The land of fire, its complex history, its contrasts. The Caucasian mountains and blue of the Caspian sea. The soft camel wooden scarfs and its carpets. There is no other way to experience the real Azerbaijani culture but doing it through the food.

Mince meat, dairy products and a generous dose of oil. If your palate enjoys living the flavour of these ingredients it will find in here its cup of tea. I invite you to take a seat at Firuza restaurant in Baku and to order the Dolma. You can go for the one with grapes leaves if you like a stronger and sour taste or the ones with the cabbage leaves, the “sweet dolma” for a delicate meal. They look like small green tubes but judge them only after trying them. I would suggest you consider the “3 sisters dolma”, composed of a tomato, a pepper and one aubergine. All the combinations are filled with minced meat and spices.



Beside them, it can be ordered some Plov. There are many versions of this delicious serve and it is up to you to find the one that better satisfies your request. The plov comes in two pots, one with the Azerbaijani rice. İn the other one you’ll see the dressing: a mix of dry fruits, hazelnuts, onion and meat cooked together slowly. Another very traditional dressing has the taste of their famous promenades that perfectly match with the onion and the sauce: say hello to the Fisincan Plov.


To accompany a nice meal there is no better drink than the famous Dovga. Yogurt, water, salt and sometimes eggs with chopped green vegetables; it is not a substitute for water but it will refresh you on a hot day. It is possible to find it in supermarkets but it doesn’t have the same intense, natural taste.

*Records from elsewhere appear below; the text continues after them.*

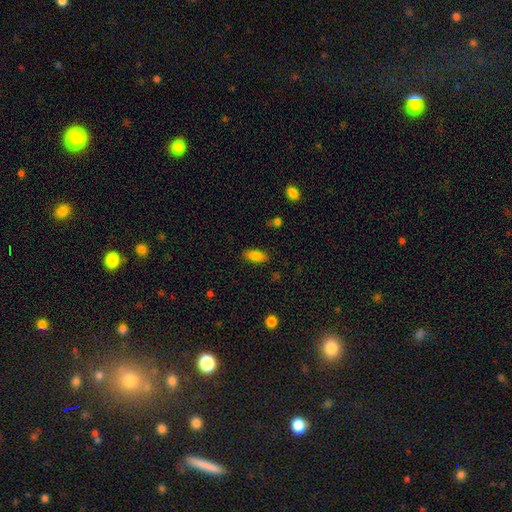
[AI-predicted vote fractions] Smooth or featured?
  - smooth: 85% *
  - star or artifact: 8%
  - featured or disk: 7%
How rounded?
  - in between: 86% *
  - cigar-shaped: 10%
  - round: 3%
Merging?
  - none: 86% *
  - minor disturbance: 10%
  - major disturbance: 3%
  - merger: 1%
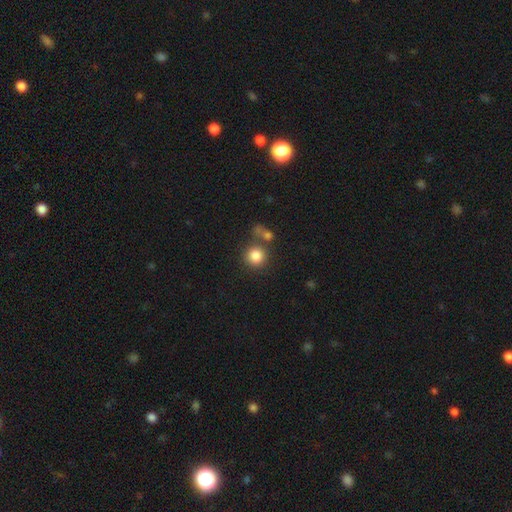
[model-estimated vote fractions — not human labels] This appears to be a smooth galaxy with no disk features (84%) that is round (91%). Merging: none (68%).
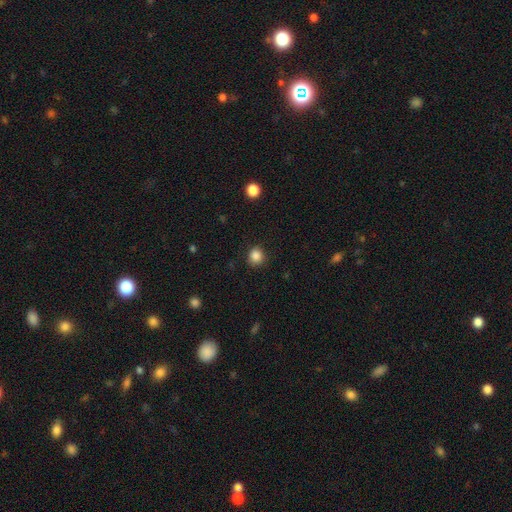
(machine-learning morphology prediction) The model was most divided on "how rounded": round: 86%, in between: 13%, cigar-shaped: 1%. More confident: merging — none (88%); smooth or featured — smooth (86%).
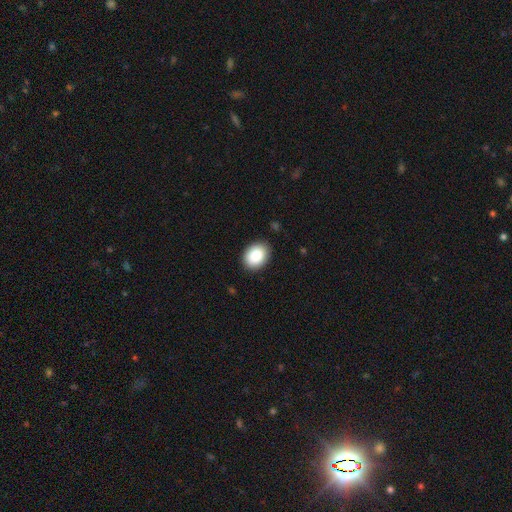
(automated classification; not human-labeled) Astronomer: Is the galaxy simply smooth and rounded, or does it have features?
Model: smooth — 89%.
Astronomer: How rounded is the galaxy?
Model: in between — 70%.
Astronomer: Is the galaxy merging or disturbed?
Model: none — 87%.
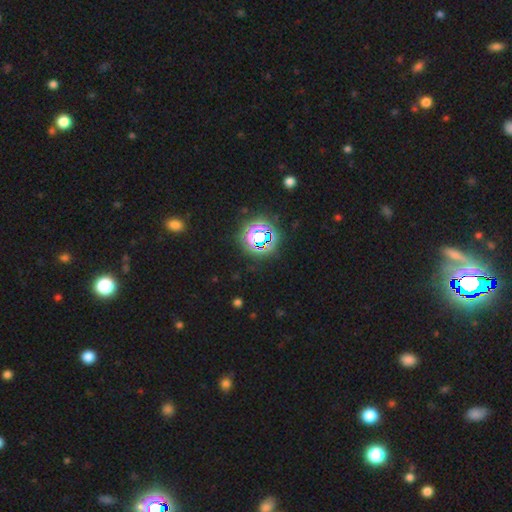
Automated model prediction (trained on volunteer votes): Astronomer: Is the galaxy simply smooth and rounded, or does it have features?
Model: star or artifact — 76%.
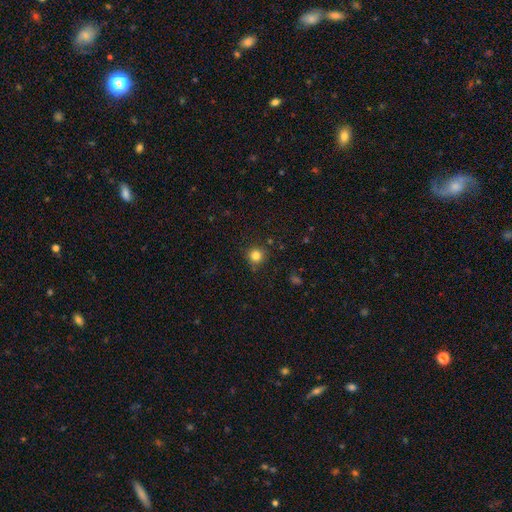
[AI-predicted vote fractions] Smooth or featured? smooth (82%)
How rounded? round (93%)
Merging? none (86%)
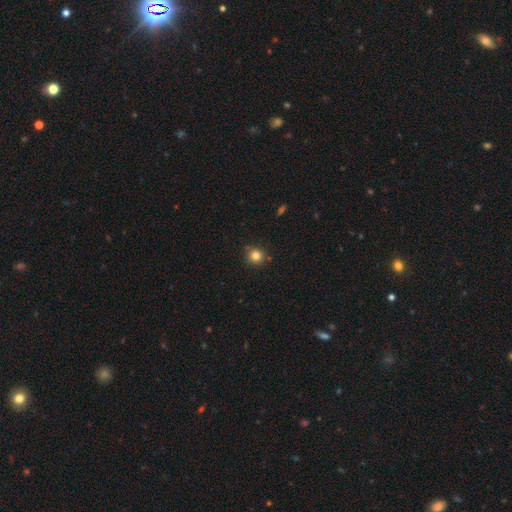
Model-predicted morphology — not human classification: smooth_or_featured: smooth (p=0.81) [alt: star or artifact p=0.12]
how_rounded: round (p=0.93) [alt: in between p=0.06]
merging: none (p=0.85) [alt: minor disturbance p=0.09]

Are you in a rush because you want to assist to the switching on of the flame tower from the Boulevard? Get a Gutab and eat it on the way. Just imagine a pretty perfect round shaped dough. Imagine an old lady standing it on the table and making it thin. Thin enough to make the light first come across it and then catch it with a carpet of mince meat and then fold it in two. What about using pumpkin or green herbs instead? My favourite is the one with camel meat and dry grapes. I love diving the Qutab in the creamy yoghurt and then into the red sumakh spice.


I also love the sound of the tar when it covers the one of the metal against your teeth. This is what I experienced when I went to Fisincan. I was walking near “Targovi” and as a bug is attracted from the light, so I was with the indoors of this restaurant and its 3 musicians with their lively art. People sitting at the table had their head in the long menu and waiters were moving around with elegance. One of them was carrying the “Mimosa salad” (o stopped him and asked). Eggs, potatoes, carrots, all boiled and chopped. Some mayonnaise, salt and pepper. Served cold. Few ingredients for a wide sensation of delicate flavour.

Flavours completely different from the Duşbara. This soup gains its distinction for being light and delicate, perfect for cold winters but it is also worth giving it a try in summer. In your bowl, there will be tiny dumplings made of ground meat wrapped in the dough. Let the flavour of onions and spices in the background embrace your senses.


Add some bread. Clean the bowl with it or just bit it. There is always some tandir bread in an Azerbaijani house, so it is on eating place. A big tube, around 1mediameteretre and 1,5 metre high. Hot. Inflamed, where the bread is placed inside at the borders like stars are sticked in the sky. The tandir oven is a master piece of the traditional azerbaijani cuisine. No matter if you go to supermarkets or if you follow the smell of flour on the streets. The round shape of bread that the bakers take out from this peculiar oaven will became addiction. Crounch and soft parts fit together divinely.



And I wish your heart and your desire of exploring will make your journey going on into the middle of the country. Up to the village of Seki. There the bread is essential for Piti. A slowly cooked meal that combines land, animals and people. Piti is a food ceremony where the lamb meat dance in an oily sauce, accompanied with chickpeas and saffron. You should chop bread on a plate and then pour the sauce on them. When you have eaten this, you can start the next part. You can pour the rest on the plate, smash it and add sumakh as you wish.

If the smell of the ancient recipes brought you to the depth of the soul of the tradition of Azerbaijan, you might now leave Seki and take with you 6 manats of the local halva. It will make your return sweeter. Your mind will think about the lady that lay out the nuts with sugar and honey on the wide plate. Your thoughts will always be there and this flavour will last in your heart.